Besca’s documentation includes a code gallery generated using the sphinx gallery extension. This extension gives you the possibility to include longer code examples in besca that can be downloaded by the user as a jupyter notebook. This is the ideal place to document a set of functions you have added to besca that were intended to perform a certain workflow. It is also a good place to show plotting functions.

All of the code that is added to the gallery will be executed each time besca’s documentation is built. This means that it is essential that the code is functional without any errors. This also makes these workflows a good sanity check for new versions of besca since any arising errors will come up during the build of the documentation.

The gallery has been subdivided into 4 sections:

plotting
preprocessing
tools
workflows

Sections 1-3 are intended to more extensively document functions contained in these besca submodules. The fourth section workflows is intended for longer tutorial style examples outlining a certain process within single-cell analysis using besca.

All of the code necessary to generate gallery examples is contained within /besca/besca/examples/gallery_examples. Each subfolder of this folder that contains a README.txt denotes a subsection of the gallery. The text contained within the README.txt will be rendered in the documentation above any examples contained within that folder.

creating a gallery example¶

create a new python document called plot_NAME.py in the correct subfolder of /besca/besca/examples/gallery_examples. It is essential that this document begins with plot as otherwise the code contained will not be executed.
Begin your document with a DocString sections outlining what the example will illustrate (the DocString begings with """ and ends with """). You should include a title which is underlined with equal signs (this will ensure that your example turns up in the gallery table of contents) and a brief description.
write your code as you would in a regular jupyter notebook. You can include additional text explaining steps or sub-headers by using the syntax outlined in the example gallery script.

Your example will now be included in the next build of the documentation. Plots and standardOut output will be shown at the top of the document.

example gallery script

"""
Title of example
================

Here goes your description of the example
"""

# start writing some code

###############################################################################
# sub heading
# -----------
#
# Here you add additional text you want to include
# there is no need to finish this section with any specific syntax
# just leave a line empty after this comment

# more code

###############################################################################
# this is an additional text comment without a heading
# this is more of that comment

# more code

best coding practices¶

error messages¶

If you wish a function to exit because a condition is not fullfilled and throw an error message please use the sys.exit() function.
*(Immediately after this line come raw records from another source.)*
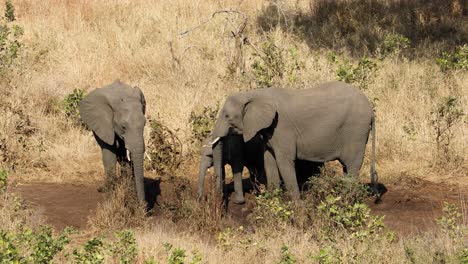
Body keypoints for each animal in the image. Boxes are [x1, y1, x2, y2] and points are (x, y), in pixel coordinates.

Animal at [211, 81, 376, 199]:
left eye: (227, 116)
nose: (221, 197)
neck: (254, 94)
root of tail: (371, 110)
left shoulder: (282, 128)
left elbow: (284, 162)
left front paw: (297, 208)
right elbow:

If you pass a 0 to the function then the system will interpret the function as having ended successfully. If you pass anything else, e.g. sys.exit('error message') it will interpret the function as having ended unsuccessfully. The text passed to the function will be returned as an error statement. Using this convention ensures that the system notifies the user of an occured error (if you simply use a print statement the user might overlook it) and stops the jupyter notebook from continueing running. In general it is good practice to include several checks in your function to ensure that the output is as it is intended to be.